Virbe has: On face-detected handler starts conversation. Stack B has: Manual start only. Build: Camera feed → face detection model → WebSocket signal → orchestrator starts conversation.

7. Focus/Defocus State Machine

Virbe has: Configurable timeouts (defocus after 60s, stop listening after 20s), new user on focus. Stack B has: No idle management. Build: State machine in signalling:

IDLE → (face detected) → FOCUSED → (speech) → LISTENING → (silence 20s) → FOCUSED → (idle 60s) → IDLE

8. TTS Output Quality

Virbe has: Azure TTS (high quality, natural French). Stack B has: Kokoro (decent but less natural). Build: Keep Kokoro as default, add option for ElevenLabs API as premium TTS (key already in keychain).

P2 — Nice to Have (polish)

9. Version Management

Virbe has: Draft/Published/Retired lifecycle. Stack B has: Git-based (implicit versioning). Build: Config versioning via Git tags + admin UI version selector. Lower priority since Git handles this.

10. Multi-Profile Support

Virbe has: Multiple profiles with different personas, languages, settings. Stack B has: Single configuration. Build: Profile configs in admin DB, selectable at conversation start.

11. Knowledge Base Management UI

Virbe has: Collection/Document CRUD with rich text editor, embedding status. Stack B has: Manual Qdrant ingestion. Build: Admin UI → upload docs → chunk → embed → Qdrant. Preview RAG results.
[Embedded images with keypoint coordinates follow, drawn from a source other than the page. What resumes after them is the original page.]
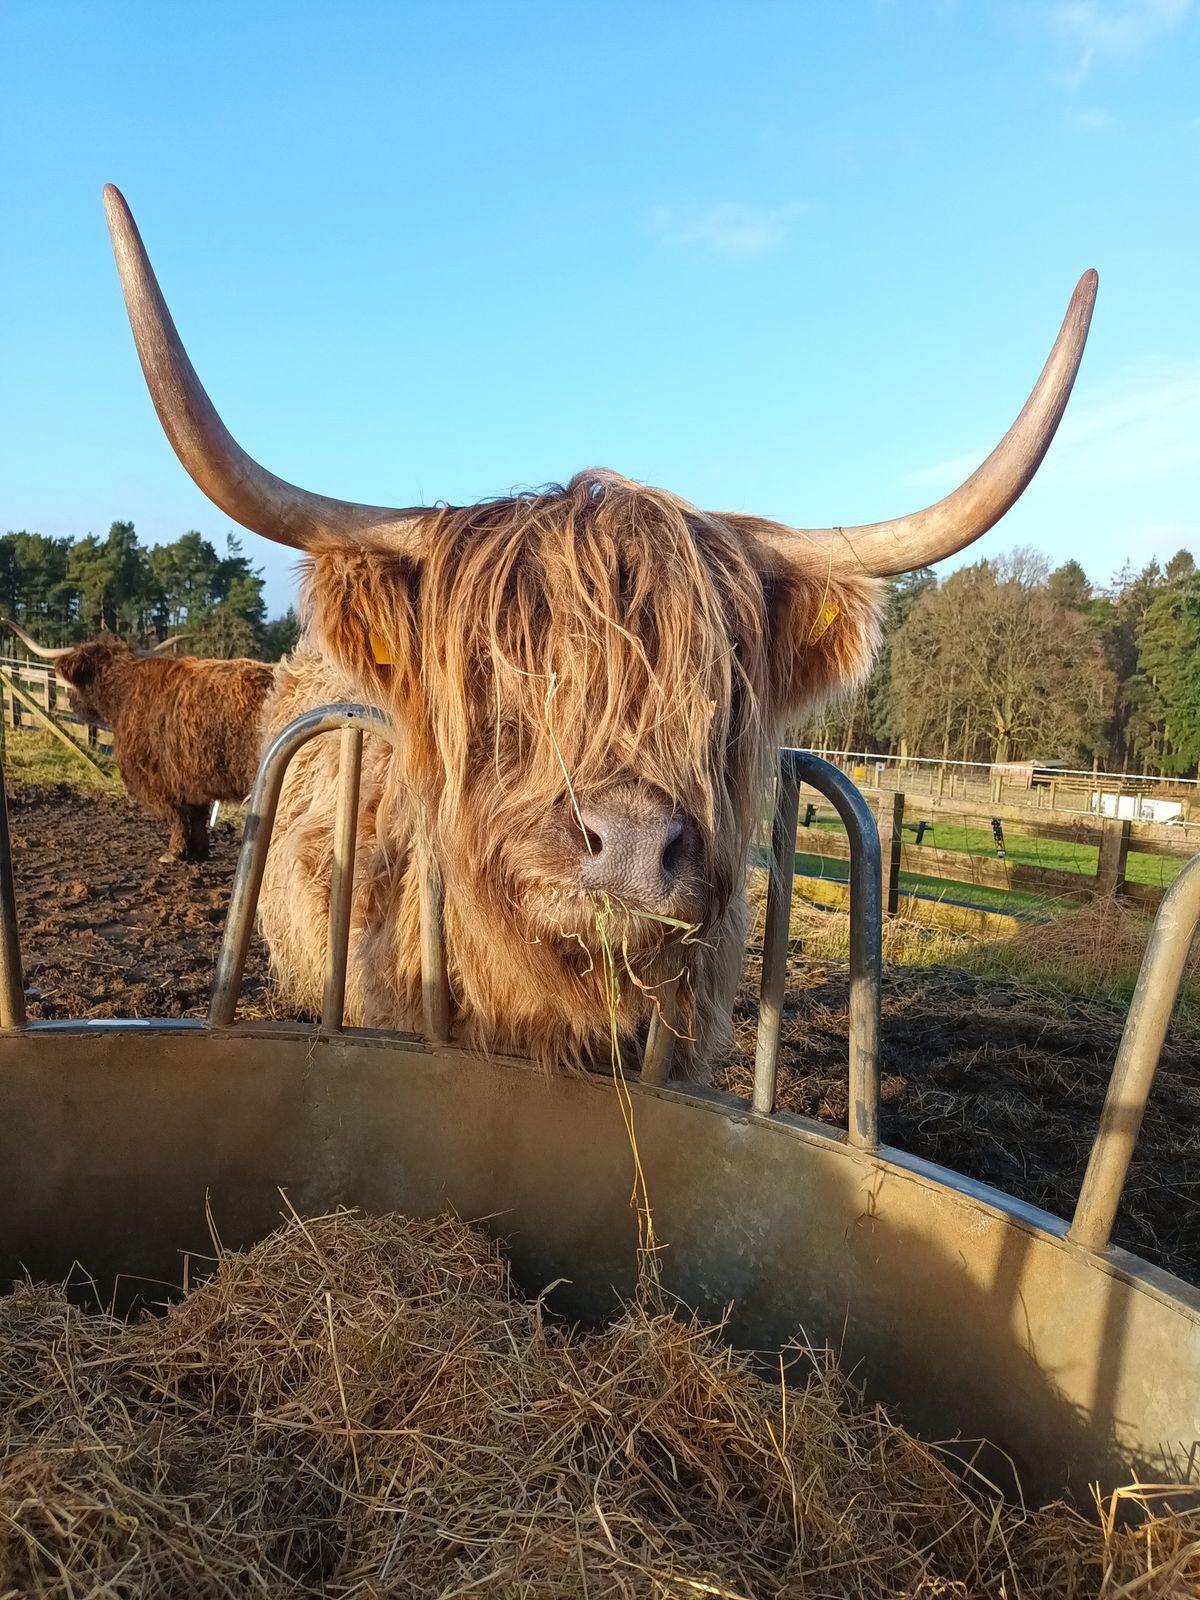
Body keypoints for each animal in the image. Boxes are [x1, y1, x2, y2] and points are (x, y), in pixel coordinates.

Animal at [1, 617, 272, 864]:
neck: (125, 691)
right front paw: (198, 851)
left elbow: (177, 816)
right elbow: (196, 817)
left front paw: (173, 853)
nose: (72, 701)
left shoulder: (159, 778)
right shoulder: (193, 780)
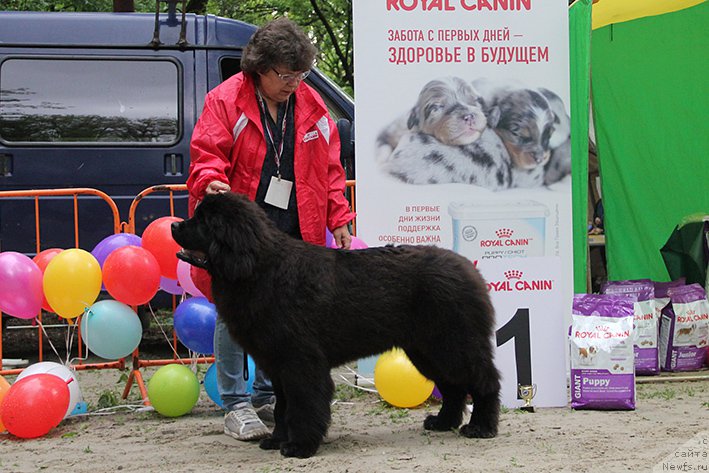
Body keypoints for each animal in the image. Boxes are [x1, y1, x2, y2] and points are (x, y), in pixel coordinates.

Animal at [169, 192, 500, 458]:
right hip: (427, 351)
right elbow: (282, 407)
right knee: (454, 387)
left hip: (453, 345)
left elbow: (302, 406)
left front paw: (299, 447)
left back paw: (481, 427)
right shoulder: (278, 365)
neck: (259, 269)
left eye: (203, 221)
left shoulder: (300, 362)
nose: (174, 226)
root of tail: (468, 269)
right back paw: (443, 423)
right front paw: (277, 440)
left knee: (483, 380)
12. Conversation Analytics

Virbe has: Full conversation logs with flow transitions, topic/summary. Stack B has: None. Build: Log all conversations to DB, display in admin UI with search/filter.

13. Display UI / Overlays

Virbe has: Cards, images, product display during conversation. Stack B has: Avatar only. Build: WebSocket overlay commands → signalling → kiosk HTML overlay layer.

Architecture Principle

Virbe is a monolithic SaaS with everything integrated. Stack B should be modular microservices with clear APIs:

┌─────────────┐  ┌──────────────┐  ┌─────────────┐
│  signalling │←→│ orchestrator │←→│  speaches   │
│  (WebRTC +  │  │  (pipeline + │  │  (STT/TTS)  │
│   kiosk UI) │  │  RAG + LLM)  │  │             │
└─────────────┘  └──────┬───────┘  └─────────────┘
                        │
                 ┌──────┴───────┐
                 │    admin     │
                 │  (dashboard) │
                 └──────────────┘

Each service owns its domain. Communication via WebSocket (real-time) and REST (config/admin).